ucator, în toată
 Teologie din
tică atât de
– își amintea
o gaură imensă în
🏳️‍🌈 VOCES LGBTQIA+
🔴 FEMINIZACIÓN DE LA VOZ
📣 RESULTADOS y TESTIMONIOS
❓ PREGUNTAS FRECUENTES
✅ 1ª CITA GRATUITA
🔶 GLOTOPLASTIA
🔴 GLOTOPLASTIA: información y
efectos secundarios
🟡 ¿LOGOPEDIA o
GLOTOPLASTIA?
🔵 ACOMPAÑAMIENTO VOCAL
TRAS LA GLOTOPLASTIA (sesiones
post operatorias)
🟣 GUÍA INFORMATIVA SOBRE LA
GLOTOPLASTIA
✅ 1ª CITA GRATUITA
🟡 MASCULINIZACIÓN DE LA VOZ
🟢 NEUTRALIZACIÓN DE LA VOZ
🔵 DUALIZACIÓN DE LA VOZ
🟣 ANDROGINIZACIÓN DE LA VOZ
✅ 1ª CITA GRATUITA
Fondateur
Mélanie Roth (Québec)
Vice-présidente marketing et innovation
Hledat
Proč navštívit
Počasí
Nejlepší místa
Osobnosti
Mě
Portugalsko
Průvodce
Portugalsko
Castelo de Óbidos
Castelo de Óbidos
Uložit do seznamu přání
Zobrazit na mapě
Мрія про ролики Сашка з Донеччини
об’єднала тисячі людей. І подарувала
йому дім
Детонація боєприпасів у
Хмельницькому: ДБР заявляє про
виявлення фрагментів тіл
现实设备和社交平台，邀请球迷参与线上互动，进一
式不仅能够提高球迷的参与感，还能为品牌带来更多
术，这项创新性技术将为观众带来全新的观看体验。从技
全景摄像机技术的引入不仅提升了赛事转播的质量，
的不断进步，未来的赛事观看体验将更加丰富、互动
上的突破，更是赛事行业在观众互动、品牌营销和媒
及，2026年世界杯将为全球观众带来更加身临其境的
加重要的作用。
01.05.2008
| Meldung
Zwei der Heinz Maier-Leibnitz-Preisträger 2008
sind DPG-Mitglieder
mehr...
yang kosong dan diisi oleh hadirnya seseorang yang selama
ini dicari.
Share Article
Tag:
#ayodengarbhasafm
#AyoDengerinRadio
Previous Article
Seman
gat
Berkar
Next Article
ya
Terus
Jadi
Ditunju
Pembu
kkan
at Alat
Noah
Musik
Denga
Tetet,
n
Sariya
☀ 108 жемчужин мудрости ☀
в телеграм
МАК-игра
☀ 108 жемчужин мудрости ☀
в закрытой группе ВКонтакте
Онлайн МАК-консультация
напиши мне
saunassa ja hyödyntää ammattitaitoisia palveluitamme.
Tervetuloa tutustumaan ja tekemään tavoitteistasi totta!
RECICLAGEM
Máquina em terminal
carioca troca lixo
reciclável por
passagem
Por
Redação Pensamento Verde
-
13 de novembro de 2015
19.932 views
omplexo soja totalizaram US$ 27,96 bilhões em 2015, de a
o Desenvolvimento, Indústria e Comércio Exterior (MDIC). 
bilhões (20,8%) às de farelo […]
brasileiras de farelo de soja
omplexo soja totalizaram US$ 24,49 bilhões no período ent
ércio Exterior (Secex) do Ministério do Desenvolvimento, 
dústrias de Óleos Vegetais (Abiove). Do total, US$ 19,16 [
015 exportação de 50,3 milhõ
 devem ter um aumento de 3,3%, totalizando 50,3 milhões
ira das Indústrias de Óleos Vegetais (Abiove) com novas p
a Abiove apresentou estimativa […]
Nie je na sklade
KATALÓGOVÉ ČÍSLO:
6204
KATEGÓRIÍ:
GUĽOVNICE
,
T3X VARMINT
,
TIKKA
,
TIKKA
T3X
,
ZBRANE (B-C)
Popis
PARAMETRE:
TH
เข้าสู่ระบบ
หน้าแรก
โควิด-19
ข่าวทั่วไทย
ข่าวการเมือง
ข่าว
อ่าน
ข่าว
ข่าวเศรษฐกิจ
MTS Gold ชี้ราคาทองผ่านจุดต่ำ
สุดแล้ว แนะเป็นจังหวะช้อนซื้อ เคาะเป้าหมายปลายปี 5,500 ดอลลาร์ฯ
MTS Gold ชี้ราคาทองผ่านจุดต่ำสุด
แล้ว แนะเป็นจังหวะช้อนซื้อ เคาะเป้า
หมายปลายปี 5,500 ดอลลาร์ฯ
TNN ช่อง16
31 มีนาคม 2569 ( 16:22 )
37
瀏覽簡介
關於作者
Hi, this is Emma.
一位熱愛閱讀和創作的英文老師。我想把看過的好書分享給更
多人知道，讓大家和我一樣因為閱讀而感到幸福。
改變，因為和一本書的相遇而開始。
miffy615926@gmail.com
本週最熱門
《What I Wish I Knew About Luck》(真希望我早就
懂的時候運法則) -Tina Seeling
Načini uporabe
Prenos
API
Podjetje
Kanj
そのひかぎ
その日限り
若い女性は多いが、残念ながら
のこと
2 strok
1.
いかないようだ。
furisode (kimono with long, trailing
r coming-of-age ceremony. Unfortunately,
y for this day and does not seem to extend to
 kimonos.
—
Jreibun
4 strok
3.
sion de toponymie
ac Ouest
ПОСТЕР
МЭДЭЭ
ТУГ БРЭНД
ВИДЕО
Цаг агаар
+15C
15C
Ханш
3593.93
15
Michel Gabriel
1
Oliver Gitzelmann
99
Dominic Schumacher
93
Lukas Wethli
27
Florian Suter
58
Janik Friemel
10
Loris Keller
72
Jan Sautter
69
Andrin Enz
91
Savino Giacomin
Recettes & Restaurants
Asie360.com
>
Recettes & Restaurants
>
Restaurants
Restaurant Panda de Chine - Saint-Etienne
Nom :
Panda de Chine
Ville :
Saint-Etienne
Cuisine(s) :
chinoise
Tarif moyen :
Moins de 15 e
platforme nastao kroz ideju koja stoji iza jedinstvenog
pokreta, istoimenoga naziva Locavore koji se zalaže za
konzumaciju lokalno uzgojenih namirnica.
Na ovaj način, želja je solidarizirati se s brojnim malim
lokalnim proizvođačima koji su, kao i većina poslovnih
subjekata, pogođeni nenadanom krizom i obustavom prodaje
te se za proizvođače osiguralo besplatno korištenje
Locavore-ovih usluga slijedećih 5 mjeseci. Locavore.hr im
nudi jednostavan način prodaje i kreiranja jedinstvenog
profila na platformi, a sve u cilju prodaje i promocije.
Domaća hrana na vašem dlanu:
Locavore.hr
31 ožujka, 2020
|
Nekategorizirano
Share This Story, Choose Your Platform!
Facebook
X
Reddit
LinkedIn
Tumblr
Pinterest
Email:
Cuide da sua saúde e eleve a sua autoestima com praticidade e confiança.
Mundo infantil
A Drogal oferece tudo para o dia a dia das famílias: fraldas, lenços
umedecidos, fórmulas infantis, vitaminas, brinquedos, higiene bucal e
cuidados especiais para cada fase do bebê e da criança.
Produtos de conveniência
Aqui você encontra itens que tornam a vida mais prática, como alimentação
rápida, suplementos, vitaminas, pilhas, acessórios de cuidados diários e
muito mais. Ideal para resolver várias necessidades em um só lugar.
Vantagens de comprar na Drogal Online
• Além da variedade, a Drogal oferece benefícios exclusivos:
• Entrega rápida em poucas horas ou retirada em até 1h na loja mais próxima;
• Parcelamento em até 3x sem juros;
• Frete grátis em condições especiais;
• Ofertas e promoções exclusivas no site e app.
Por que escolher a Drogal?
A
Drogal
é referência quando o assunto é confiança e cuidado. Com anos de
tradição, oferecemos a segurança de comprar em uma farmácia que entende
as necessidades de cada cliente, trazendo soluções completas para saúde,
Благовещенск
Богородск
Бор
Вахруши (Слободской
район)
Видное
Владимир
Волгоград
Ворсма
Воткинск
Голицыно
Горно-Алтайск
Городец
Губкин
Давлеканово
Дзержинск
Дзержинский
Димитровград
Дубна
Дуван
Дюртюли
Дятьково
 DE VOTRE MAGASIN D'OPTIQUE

■ ■ ■ ■

■ **Exercise**:
Count the lines in the listing where the string "งหวะช" appears. Answer with the number only.

■ **Response**:
2